What you will do: Exact wording is required for every entry; transcribe all of them and leave the images out.

Data for this exercise:
== Segment start ==

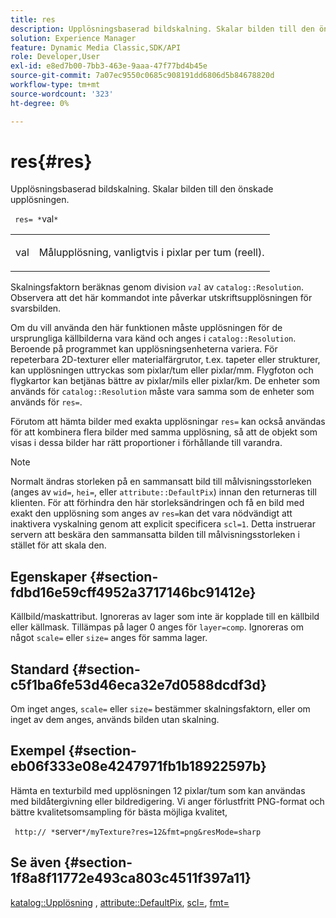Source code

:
 ```yaml
---
title: res
description: Upplösningsbaserad bildskalning. Skalar bilden till den önskade upplösningen.
solution: Experience Manager
feature: Dynamic Media Classic,SDK/API
role: Developer,User
exl-id: e8ed7b00-7bb3-463e-9aaa-47f77bd4b45e
source-git-commit: 7a07ec9550c0685c908191dd6806d5b84678820d
workflow-type: tm+mt
source-wordcount: '323'
ht-degree: 0%

---
```


# res{#res}

Upplösningsbaserad bildskalning. Skalar bilden till den önskade upplösningen.

` res= *`val`*`

<table id="simpletable_E69F3709266749C4A165C90FF18FF5AA"> 
 <tr class="strow"> 
  <td class="stentry"> <p> <span class="varname"> val </span> </p> </td> 
  <td class="stentry"> <p>Målupplösning, vanligtvis i pixlar per tum (reell). </p> </td> 
 </tr> 
</table>

Skalningsfaktorn beräknas genom division *`val`* av `catalog::Resolution`. Observera att det här kommandot inte påverkar utskriftsupplösningen för svarsbilden.

Om du vill använda den här funktionen måste upplösningen för de ursprungliga källbilderna vara känd och anges i `catalog::Resolution`. Beroende på programmet kan upplösningsenheterna variera. För repeterbara 2D-texturer eller materialfärgrutor, t.ex. tapeter eller strukturer, kan upplösningen uttryckas som pixlar/tum eller pixlar/mm. Flygfoton och flygkartor kan betjänas bättre av pixlar/mils eller pixlar/km. De enheter som används för `catalog::Resolution` måste vara samma som de enheter som används för `res=`.

Förutom att hämta bilder med exakta upplösningar `res=` kan också användas för att kombinera flera bilder med samma upplösning, så att de objekt som visas i dessa bilder har rätt proportioner i förhållande till varandra.

>[!NOTE]
>
>Normalt ändras storleken på en sammansatt bild till målvisningsstorleken (anges av `wid=`, `hei=`, eller `attribute::DefaultPix`) innan den returneras till klienten. För att förhindra den här storleksändringen och få en bild med exakt den upplösning som anges av `res=`kan det vara nödvändigt att inaktivera vyskalning genom att explicit specificera `scl=1`. Detta instruerar servern att beskära den sammansatta bilden till målvisningsstorleken i stället för att skala den.

## Egenskaper {#section-fdbd16e59cff4952a3717146bc91412e}

Källbild/maskattribut. Ignoreras av lager som inte är kopplade till en källbild eller källmask. Tillämpas på lager 0 anges för `layer=comp`. Ignoreras om något `scale=` eller `size=` anges för samma lager.

## Standard {#section-c5f1ba6fe53d46eca32e7d0588dcdf3d}

Om inget anges, `scale=` eller `size=` bestämmer skalningsfaktorn, eller om inget av dem anges, används bilden utan skalning.

## Exempel {#section-eb06f333e08e4247971fb1b18922597b}

Hämta en texturbild med upplösningen 12 pixlar/tum som kan användas med bildåtergivning eller bildredigering. Vi anger förlustfritt PNG-format och bättre kvalitetsomsampling för bästa möjliga kvalitet,

` http:// *`server`*/myTexture?res=12&fmt=png&resMode=sharp`

## Se även {#section-1f8a8f11772e493ca803c4511f397a11}

[katalog::Upplösning](../../../../../is-api/image-catalog/image-serving-api-ref/c-image-catalog-reference/c-image-svg-data-reference/c-image-data-reference/r-resolution-cat.md#reference-de489f5f36b64bd0831749546f8728e1) , [attribute::DefaultPix](../../../../../is-api/image-catalog/image-serving-api-ref/c-image-catalog-reference/c-attributes-reference/r-defaultpix.md#reference-996b2c22b30f4fd9b970c84063306df1), [scl=](../../../../../is-api/http-ref/image-serving-api-ref/c-http-protocol-reference/c-command-reference/r-scl.md#reference-b2a74e493d0d407e98fe350551ba3fcc), [fmt=](../../../../../is-api/http-ref/image-serving-api-ref/c-http-protocol-reference/c-command-reference/r-is-http-fmt.md#reference-cdf10043423b45ba9fe15157fb3ae37a)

== Segment end ==

Answer section:
Source code

:
 ```yaml
---
title: res
description: Upplösningsbaserad bildskalning. Skalar bilden till den önskade upplösningen.
solution: Experience Manager
feature: Dynamic Media Classic,SDK/API
role: Developer,User
exl-id: e8ed7b00-7bb3-463e-9aaa-47f77bd4b45e
source-git-commit: 7a07ec9550c0685c908191dd6806d5b84678820d
workflow-type: tm+mt
source-wordcount: '323'
ht-degree: 0%

---
```


# res{#res}

Upplösningsbaserad bildskalning. Skalar bilden till den önskade upplösningen.

` res= *`val`*`

<table id="simpletable_E69F3709266749C4A165C90FF18FF5AA"> 
 <tr class="strow"> 
  <td class="stentry"> <p> <span class="varname"> val </span> </p> </td> 
  <td class="stentry"> <p>Målupplösning, vanligtvis i pixlar per tum (reell). </p> </td> 
 </tr> 
</table>

Skalningsfaktorn beräknas genom division *`val`* av `catalog::Resolution`. Observera att det här kommandot inte påverkar utskriftsupplösningen för svarsbilden.

Om du vill använda den här funktionen måste upplösningen för de ursprungliga källbilderna vara känd och anges i `catalog::Resolution`. Beroende på programmet kan upplösningsenheterna variera. För repeterbara 2D-texturer eller materialfärgrutor, t.ex. tapeter eller strukturer, kan upplösningen uttryckas som pixlar/tum eller pixlar/mm. Flygfoton och flygkartor kan betjänas bättre av pixlar/mils eller pixlar/km. De enheter som används för `catalog::Resolution` måste vara samma som de enheter som används för `res=`.

Förutom att hämta bilder med exakta upplösningar `res=` kan också användas för att kombinera flera bilder med samma upplösning, så att de objekt som visas i dessa bilder har rätt proportioner i förhållande till varandra.

>[!NOTE]
>
>Normalt ändras storleken på en sammansatt bild till målvisningsstorleken (anges av `wid=`, `hei=`, eller `attribute::DefaultPix`) innan den returneras till klienten. För att förhindra den här storleksändringen och få en bild med exakt den upplösning som anges av `res=`kan det vara nödvändigt att inaktivera vyskalning genom att explicit specificera `scl=1`. Detta instruerar servern att beskära den sammansatta bilden till målvisningsstorleken i stället för att skala den.

## Egenskaper {#section-fdbd16e59cff4952a3717146bc91412e}

Källbild/maskattribut. Ignoreras av lager som inte är kopplade till en källbild eller källmask. Tillämpas på lager 0 anges för `layer=comp`. Ignoreras om något `scale=` eller `size=` anges för samma lager.

## Standard {#section-c5f1ba6fe53d46eca32e7d0588dcdf3d}

Om inget anges, `scale=` eller `size=` bestämmer skalningsfaktorn, eller om inget av dem anges, används bilden utan skalning.

## Exempel {#section-eb06f333e08e4247971fb1b18922597b}

Hämta en texturbild med upplösningen 12 pixlar/tum som kan användas med bildåtergivning eller bildredigering. Vi anger förlustfritt PNG-format och bättre kvalitetsomsampling för bästa möjliga kvalitet,

` http:// *`server`*/myTexture?res=12&fmt=png&resMode=sharp`

## Se även {#section-1f8a8f11772e493ca803c4511f397a11}

[katalog::Upplösning](../../../../../is-api/image-catalog/image-serving-api-ref/c-image-catalog-reference/c-image-svg-data-reference/c-image-data-reference/r-resolution-cat.md#reference-de489f5f36b64bd0831749546f8728e1) , [attribute::DefaultPix](../../../../../is-api/image-catalog/image-serving-api-ref/c-image-catalog-reference/c-attributes-reference/r-defaultpix.md#reference-996b2c22b30f4fd9b970c84063306df1), [scl=](../../../../../is-api/http-ref/image-serving-api-ref/c-http-protocol-reference/c-command-reference/r-scl.md#reference-b2a74e493d0d407e98fe350551ba3fcc), [fmt=](../../../../../is-api/http-ref/image-serving-api-ref/c-http-protocol-reference/c-command-reference/r-is-http-fmt.md#reference-cdf10043423b45ba9fe15157fb3ae37a)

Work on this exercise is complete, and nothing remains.